I believe that the school nurse or whoever chose not to give this child another child's medication acted in the best interest of both children. There was an incident where a child who did not have their Epi Pen at school and needed it was given another child's EpiPen and it saved their life. Unfortunately that 2nd child came in that same day in anaphylaxis and their Epi Pen was no longer available and that child died. I know it is not an easy call to make and it is very sad. What we need is parents who will bring in their meds on time, unexpired. Insurance company's who won't charge $200 for a life saving medication and legislation that allows a standing order for Epinephrine in the school setting.
One important piece of info missing from this story is that the school does not have a School Nurse. An unlicensed person who took a med administration course is the person administering medications at that school.
The state of Nebraska has addressed this issue by instituting an emergency response protocol for life threatening allergic reactions. Google "Attack on Asthma Nebraska" and lobby for a similar program in your state. The school nurse is responsible for educating and training a team in each school so even a school without an RN on site will know how to respond in an emergency. The program has saved many lives and provided peace of mind for families, students, and school personnel.
This protocol may be acceptable for students who have a diagnosed severe allergy but about 25% of all instances of anaphylaxis occur in people without a previously known or diagnosed allergy. This other type of situation needs the professional assessment and care of a fulltime, onsite RN to differentiate between a severe asthma attack or some other condition which may appear like an allergic reaction. Why must we cut corners on the health, safety and well being of our children? These things should be the number one priority in schools.
We all know the ideal would be to have a registered nurse in every school, but the reality is many districts stretch nurses thin by routinely assigning them several elementary schools. In these situations a protocol such as the one instituted in NE is better than nothing at all. I agree, our childrens' health and safety should be the number one priority in schools and I hope to see a day when every school district superintendent agrees.

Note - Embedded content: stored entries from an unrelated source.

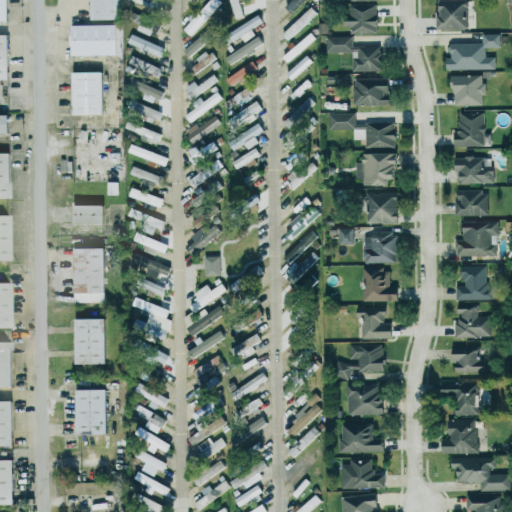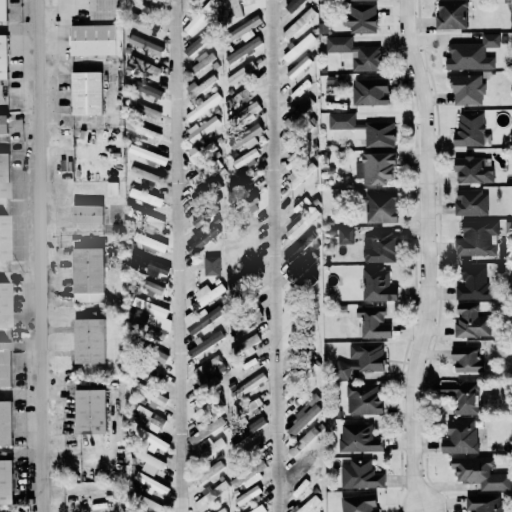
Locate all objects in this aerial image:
road: (180, 4)
building: (106, 9)
building: (4, 10)
building: (452, 14)
building: (197, 17)
building: (363, 17)
building: (250, 26)
building: (97, 38)
building: (201, 39)
building: (147, 44)
building: (246, 48)
building: (357, 52)
building: (474, 53)
building: (5, 55)
building: (304, 62)
building: (244, 72)
building: (200, 85)
building: (470, 88)
building: (373, 90)
building: (90, 91)
building: (239, 100)
building: (204, 105)
building: (152, 111)
building: (5, 122)
building: (203, 127)
building: (366, 129)
building: (472, 129)
building: (145, 131)
building: (149, 154)
building: (253, 155)
building: (379, 167)
building: (474, 169)
building: (6, 174)
building: (147, 177)
building: (211, 193)
building: (149, 197)
building: (473, 202)
building: (382, 206)
building: (90, 213)
building: (299, 223)
building: (347, 234)
building: (6, 236)
building: (479, 237)
building: (382, 246)
building: (301, 248)
road: (426, 255)
road: (38, 256)
building: (149, 263)
building: (213, 264)
building: (91, 274)
building: (252, 274)
building: (477, 282)
building: (379, 284)
building: (153, 285)
building: (6, 303)
building: (152, 306)
building: (472, 321)
building: (376, 322)
building: (151, 328)
building: (93, 340)
building: (469, 358)
building: (364, 360)
building: (7, 363)
building: (260, 378)
building: (152, 394)
building: (464, 395)
building: (365, 398)
building: (93, 410)
building: (151, 415)
building: (304, 416)
building: (7, 422)
building: (311, 433)
building: (462, 436)
building: (361, 438)
building: (210, 445)
building: (301, 466)
building: (482, 472)
building: (362, 474)
building: (7, 480)
building: (249, 495)
building: (361, 502)
building: (308, 503)
building: (485, 503)
building: (260, 508)
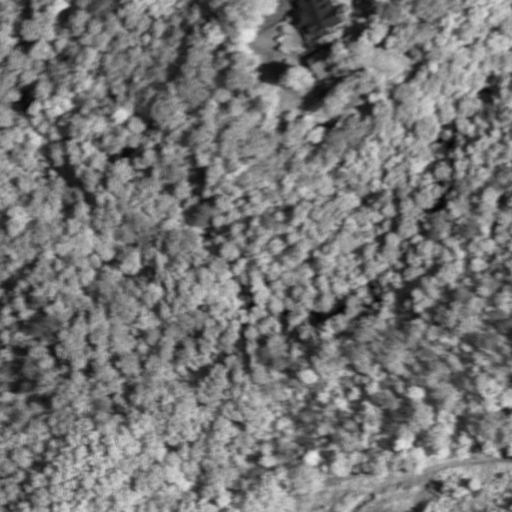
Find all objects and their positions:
building: (328, 65)
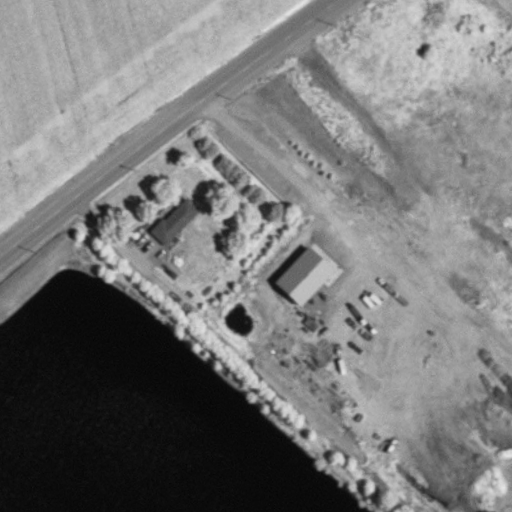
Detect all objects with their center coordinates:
road: (167, 128)
road: (271, 164)
building: (173, 220)
building: (302, 275)
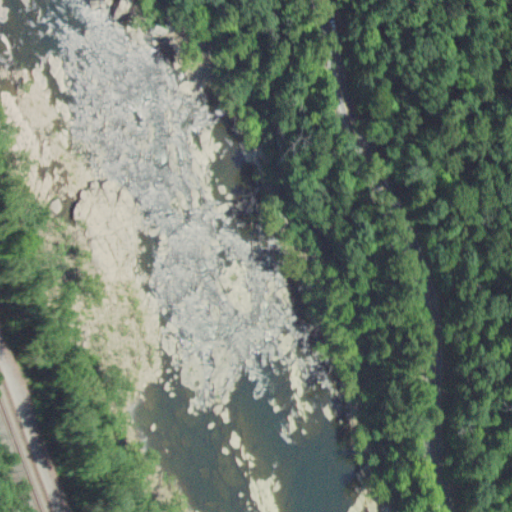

You are preaching to the choir. I'm willing to bet everyone on this thread agrees that every school should have a full time RN, but unfortunately most districts view it as a luxury - not a necessity. Until the ideal becomes a reality most of us are stuck training unlicensed personnel to do our job in our absence. Having a program like the one in NE is better than having nothing at all.
Buying an epi-pen per school is only part of the problem. If a district does not have a supervising physician, there is no one to order the Epi-Pen making it a mute point as to whether the district is willing to pay the money or not. If there is to be a law requiring an Epi-Pen available, then the physician order needs to be dealt with at the introduction of the law, "Who will be the ordering physician for the uncovered schools?"